The Dashing of Territorial Ambitions

The half century since the end of World War II has not dealt as kindly with nationalist territorial aspirations as the self-determination era after World War I.

The Communist ambition to rule a reunited Korea died in the Korean War. Saddam Hussein's drive for a greater Iraq was crushed in the Gulf war. Cyprus remains divided and contested. The Russians have had to content themselves with a shrinking domain. And the aim of a greater Serbia has been defeated.

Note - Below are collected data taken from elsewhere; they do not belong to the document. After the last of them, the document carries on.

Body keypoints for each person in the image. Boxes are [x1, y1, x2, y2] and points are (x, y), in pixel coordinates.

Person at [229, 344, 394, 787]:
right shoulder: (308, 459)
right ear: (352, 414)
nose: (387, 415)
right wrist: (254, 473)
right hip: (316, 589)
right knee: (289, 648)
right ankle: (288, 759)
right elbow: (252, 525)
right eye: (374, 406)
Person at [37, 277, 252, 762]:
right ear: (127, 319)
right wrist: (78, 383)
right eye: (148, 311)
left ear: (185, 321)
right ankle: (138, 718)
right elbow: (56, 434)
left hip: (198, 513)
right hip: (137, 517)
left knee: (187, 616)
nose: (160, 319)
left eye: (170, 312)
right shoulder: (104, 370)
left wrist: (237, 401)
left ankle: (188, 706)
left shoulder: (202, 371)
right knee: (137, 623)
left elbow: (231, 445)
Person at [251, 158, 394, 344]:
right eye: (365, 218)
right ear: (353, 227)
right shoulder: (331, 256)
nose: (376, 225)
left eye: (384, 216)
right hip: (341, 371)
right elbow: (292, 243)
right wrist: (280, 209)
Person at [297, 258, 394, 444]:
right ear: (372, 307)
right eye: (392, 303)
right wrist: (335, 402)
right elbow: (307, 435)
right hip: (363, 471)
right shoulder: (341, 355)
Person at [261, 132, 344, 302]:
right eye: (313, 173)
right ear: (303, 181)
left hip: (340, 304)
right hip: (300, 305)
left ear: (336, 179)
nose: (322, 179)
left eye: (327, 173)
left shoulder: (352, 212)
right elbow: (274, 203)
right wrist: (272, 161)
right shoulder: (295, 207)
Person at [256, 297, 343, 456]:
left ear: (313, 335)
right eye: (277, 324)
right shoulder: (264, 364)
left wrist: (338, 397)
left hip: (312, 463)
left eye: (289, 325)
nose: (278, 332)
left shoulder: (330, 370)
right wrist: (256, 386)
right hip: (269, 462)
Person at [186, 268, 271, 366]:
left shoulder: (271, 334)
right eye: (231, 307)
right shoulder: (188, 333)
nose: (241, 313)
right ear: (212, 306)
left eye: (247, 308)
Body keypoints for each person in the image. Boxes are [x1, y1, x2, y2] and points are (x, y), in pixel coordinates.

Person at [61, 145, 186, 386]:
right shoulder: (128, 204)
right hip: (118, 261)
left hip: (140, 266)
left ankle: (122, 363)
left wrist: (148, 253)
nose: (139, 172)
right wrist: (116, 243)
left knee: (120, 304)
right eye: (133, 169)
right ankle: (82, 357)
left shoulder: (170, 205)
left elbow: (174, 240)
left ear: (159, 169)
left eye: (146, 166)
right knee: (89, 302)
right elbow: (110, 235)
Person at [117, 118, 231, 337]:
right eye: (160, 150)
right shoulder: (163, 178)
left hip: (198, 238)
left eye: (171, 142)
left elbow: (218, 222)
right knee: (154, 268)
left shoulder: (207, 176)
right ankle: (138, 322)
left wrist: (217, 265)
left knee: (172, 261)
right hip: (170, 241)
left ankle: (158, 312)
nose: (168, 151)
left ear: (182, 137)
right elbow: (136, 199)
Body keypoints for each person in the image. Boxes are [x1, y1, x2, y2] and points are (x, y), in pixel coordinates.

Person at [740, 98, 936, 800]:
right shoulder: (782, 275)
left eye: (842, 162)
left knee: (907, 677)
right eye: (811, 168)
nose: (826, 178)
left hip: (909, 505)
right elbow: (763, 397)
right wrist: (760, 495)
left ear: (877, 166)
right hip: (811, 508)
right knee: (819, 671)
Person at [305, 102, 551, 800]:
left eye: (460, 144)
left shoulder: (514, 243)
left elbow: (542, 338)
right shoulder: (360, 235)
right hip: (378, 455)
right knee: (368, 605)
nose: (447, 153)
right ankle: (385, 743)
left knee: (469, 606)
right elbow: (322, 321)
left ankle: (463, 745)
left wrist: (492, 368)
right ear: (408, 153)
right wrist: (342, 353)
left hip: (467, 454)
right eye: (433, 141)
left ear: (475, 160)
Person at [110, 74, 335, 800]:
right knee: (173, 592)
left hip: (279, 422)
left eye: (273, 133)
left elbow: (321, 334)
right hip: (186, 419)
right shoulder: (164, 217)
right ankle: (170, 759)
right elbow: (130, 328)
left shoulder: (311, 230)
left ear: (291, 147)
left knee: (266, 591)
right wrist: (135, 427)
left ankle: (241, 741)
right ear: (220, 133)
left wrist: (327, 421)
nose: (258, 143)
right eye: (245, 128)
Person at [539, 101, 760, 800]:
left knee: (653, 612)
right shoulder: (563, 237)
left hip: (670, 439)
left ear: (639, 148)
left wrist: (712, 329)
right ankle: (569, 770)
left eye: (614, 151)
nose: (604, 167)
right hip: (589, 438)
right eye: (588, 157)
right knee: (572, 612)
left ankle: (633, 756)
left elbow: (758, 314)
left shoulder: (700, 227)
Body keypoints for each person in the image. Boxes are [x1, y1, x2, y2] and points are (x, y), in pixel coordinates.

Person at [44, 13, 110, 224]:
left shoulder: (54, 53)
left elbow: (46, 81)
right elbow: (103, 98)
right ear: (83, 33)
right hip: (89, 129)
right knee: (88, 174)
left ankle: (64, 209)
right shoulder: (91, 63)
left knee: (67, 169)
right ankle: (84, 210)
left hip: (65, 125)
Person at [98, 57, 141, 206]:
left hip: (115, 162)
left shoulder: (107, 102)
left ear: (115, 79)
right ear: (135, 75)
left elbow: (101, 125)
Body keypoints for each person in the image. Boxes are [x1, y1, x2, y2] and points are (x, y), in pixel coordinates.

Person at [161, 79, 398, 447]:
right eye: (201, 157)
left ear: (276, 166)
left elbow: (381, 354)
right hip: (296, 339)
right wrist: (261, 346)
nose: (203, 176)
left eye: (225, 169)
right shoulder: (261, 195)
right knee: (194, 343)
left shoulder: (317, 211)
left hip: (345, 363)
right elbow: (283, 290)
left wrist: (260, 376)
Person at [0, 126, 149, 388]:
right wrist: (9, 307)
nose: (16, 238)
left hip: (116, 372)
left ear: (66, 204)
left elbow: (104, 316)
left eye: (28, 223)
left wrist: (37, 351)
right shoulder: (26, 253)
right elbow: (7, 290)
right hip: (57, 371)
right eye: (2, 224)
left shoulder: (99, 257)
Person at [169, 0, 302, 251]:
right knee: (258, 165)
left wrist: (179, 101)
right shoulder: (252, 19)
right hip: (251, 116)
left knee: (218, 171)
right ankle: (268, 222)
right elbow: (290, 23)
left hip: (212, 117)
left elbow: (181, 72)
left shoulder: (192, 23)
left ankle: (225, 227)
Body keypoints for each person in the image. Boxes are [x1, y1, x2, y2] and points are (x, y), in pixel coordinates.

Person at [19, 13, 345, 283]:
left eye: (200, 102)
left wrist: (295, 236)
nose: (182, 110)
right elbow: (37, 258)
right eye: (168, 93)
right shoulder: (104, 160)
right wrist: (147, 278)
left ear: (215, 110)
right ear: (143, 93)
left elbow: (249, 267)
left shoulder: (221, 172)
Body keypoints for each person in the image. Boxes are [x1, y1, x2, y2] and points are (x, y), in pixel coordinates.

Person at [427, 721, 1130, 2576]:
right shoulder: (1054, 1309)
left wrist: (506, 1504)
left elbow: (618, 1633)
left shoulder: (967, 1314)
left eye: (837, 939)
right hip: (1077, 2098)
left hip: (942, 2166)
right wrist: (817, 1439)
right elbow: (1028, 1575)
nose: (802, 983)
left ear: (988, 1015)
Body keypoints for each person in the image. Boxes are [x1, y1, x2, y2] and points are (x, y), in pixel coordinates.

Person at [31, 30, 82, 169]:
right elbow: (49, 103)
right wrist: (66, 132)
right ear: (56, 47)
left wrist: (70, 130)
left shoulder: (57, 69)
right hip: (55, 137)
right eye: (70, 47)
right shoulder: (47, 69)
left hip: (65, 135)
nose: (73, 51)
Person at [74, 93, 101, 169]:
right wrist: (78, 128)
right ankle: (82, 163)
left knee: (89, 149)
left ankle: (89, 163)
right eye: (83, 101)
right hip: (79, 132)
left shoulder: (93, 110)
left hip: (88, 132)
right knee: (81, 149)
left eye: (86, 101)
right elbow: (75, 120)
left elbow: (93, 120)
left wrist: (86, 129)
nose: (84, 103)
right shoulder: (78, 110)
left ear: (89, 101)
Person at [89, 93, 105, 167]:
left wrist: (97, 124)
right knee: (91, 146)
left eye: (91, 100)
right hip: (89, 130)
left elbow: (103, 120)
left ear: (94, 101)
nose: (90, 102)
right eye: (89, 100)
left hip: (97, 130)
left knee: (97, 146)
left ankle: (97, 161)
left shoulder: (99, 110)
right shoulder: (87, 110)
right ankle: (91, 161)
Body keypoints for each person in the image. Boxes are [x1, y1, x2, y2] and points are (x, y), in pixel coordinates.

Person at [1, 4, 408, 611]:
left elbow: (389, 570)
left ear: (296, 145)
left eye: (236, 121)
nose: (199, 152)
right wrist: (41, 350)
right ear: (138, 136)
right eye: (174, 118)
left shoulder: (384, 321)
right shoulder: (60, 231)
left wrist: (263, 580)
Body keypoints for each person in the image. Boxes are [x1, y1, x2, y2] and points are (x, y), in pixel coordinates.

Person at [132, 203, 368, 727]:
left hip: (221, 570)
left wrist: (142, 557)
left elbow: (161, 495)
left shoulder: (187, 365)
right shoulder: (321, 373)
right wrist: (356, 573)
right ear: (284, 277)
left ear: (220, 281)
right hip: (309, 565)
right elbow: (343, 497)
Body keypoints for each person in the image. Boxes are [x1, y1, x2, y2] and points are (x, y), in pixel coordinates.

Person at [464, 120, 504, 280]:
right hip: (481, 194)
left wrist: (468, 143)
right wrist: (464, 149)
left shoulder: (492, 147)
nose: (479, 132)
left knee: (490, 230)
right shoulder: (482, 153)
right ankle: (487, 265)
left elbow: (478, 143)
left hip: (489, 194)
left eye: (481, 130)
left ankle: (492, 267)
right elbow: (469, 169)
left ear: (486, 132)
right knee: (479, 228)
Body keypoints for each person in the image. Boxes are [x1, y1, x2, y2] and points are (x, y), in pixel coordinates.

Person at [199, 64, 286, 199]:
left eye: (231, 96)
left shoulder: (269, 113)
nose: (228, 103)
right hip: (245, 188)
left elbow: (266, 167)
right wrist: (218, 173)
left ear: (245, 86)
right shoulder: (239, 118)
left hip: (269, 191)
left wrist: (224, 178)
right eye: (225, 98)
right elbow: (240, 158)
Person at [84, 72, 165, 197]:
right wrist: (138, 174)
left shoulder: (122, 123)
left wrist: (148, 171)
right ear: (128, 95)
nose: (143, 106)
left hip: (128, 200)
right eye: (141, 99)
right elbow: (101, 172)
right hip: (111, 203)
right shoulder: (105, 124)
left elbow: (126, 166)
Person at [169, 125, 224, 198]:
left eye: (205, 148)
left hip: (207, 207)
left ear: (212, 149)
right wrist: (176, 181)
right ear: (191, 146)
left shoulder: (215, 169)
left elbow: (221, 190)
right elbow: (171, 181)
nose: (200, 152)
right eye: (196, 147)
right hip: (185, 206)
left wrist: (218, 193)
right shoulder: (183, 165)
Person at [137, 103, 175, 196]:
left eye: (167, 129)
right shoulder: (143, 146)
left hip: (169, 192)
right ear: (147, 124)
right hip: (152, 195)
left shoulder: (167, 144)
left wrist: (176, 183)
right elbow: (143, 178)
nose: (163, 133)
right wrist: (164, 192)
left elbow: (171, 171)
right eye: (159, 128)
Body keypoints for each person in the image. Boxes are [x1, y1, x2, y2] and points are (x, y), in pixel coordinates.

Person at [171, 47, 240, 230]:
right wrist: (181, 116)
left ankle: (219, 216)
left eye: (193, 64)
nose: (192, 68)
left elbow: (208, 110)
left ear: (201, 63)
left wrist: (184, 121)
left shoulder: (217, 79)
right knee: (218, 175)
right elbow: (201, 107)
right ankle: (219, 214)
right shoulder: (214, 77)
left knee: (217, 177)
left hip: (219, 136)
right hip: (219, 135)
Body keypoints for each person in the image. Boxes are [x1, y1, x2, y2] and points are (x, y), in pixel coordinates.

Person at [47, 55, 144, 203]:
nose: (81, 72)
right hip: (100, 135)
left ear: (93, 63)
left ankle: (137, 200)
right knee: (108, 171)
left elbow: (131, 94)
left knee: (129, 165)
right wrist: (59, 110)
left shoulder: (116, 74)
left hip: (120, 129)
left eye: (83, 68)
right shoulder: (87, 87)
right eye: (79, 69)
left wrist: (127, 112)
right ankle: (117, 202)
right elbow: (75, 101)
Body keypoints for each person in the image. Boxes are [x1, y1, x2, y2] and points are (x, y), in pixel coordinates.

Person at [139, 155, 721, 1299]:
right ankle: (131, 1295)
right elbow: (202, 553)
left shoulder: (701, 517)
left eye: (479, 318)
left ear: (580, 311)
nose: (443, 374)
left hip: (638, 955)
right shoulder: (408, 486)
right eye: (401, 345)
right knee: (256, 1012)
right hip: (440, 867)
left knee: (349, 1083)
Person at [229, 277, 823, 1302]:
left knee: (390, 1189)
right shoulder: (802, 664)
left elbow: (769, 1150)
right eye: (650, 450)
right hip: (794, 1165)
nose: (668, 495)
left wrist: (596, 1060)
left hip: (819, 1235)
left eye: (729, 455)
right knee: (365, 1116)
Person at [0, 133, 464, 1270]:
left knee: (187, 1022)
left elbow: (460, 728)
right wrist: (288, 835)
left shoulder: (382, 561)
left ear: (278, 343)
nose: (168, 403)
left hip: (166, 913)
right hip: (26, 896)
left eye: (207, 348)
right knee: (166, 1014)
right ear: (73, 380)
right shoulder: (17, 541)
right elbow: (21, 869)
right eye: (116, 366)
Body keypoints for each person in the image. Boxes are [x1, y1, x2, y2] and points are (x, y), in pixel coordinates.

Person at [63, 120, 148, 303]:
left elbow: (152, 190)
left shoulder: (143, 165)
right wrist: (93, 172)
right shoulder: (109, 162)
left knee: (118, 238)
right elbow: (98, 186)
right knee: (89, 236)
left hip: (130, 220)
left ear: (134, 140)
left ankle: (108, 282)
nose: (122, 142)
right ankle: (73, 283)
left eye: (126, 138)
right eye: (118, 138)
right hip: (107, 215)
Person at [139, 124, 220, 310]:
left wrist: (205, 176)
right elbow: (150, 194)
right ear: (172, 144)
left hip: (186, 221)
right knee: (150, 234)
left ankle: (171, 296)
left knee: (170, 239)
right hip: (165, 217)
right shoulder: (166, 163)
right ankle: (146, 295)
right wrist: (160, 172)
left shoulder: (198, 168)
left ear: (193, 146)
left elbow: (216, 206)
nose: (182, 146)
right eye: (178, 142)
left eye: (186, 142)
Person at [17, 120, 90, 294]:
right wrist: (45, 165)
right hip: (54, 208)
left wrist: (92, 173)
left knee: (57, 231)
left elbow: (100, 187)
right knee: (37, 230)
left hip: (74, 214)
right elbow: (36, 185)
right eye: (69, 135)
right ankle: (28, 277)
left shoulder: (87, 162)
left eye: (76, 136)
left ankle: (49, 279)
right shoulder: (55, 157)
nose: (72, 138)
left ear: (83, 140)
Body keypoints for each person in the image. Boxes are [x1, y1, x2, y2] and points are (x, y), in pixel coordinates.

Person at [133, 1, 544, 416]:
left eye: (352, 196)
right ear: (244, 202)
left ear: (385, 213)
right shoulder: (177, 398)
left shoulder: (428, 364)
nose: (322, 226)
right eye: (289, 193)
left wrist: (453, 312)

Now it is the Arabs' and Israelis' turn to face the reality that neither will rule alone in the stretch of territory along the Mediterranean. In the agreement on Hebron, Prime Minister Benjamin Netanyahu, in effect, gave up hope for a greater Israel. And the Arabs, after a series of wars starting in 1948, are coming to terms with the end of their hope for a greater Palestine - although the Palestinian Authority has yet to acknowledge this formally in its charter.

The significance of the Hebron agreement is not only that this is the last of seven West Bank cities to be turned over to the Palestinian Authority, but also that Mr. Netanyahu has agreed to start turning over rural land that will link these cities together - part of something called a country. Free access between the West Bank and Gaza remains to be negotiated.

It took seven months since his election, but the Oslo peace process that Netanyahu campaigned against as a fraud is now his peace process. Because of the US's central role in bringing it about, it is also America's peace process. But, in Israel, the effects are likely to be profound.

The religious nationalists are fully aware that their dream of a Biblical Israel from the Jordan River to the Mediterranean is at stake. But they have not succeeded in defeating the Hebron agreement either in the Cabinet or in the Knesset (parliament).

Hopes for accommodation have been dashed before, only to be revived, but it appears majorities of both Israelis and Palestinians prize peace more than fulfillment of territorial ambitions. Netanyahu has cast his lot with the moderate majority, turning from the hard-line minority that helped bring him to power. Like others before him, he has concluded that there is no other way.

* Daniel Schorr is senior news analyst for National Public Radio.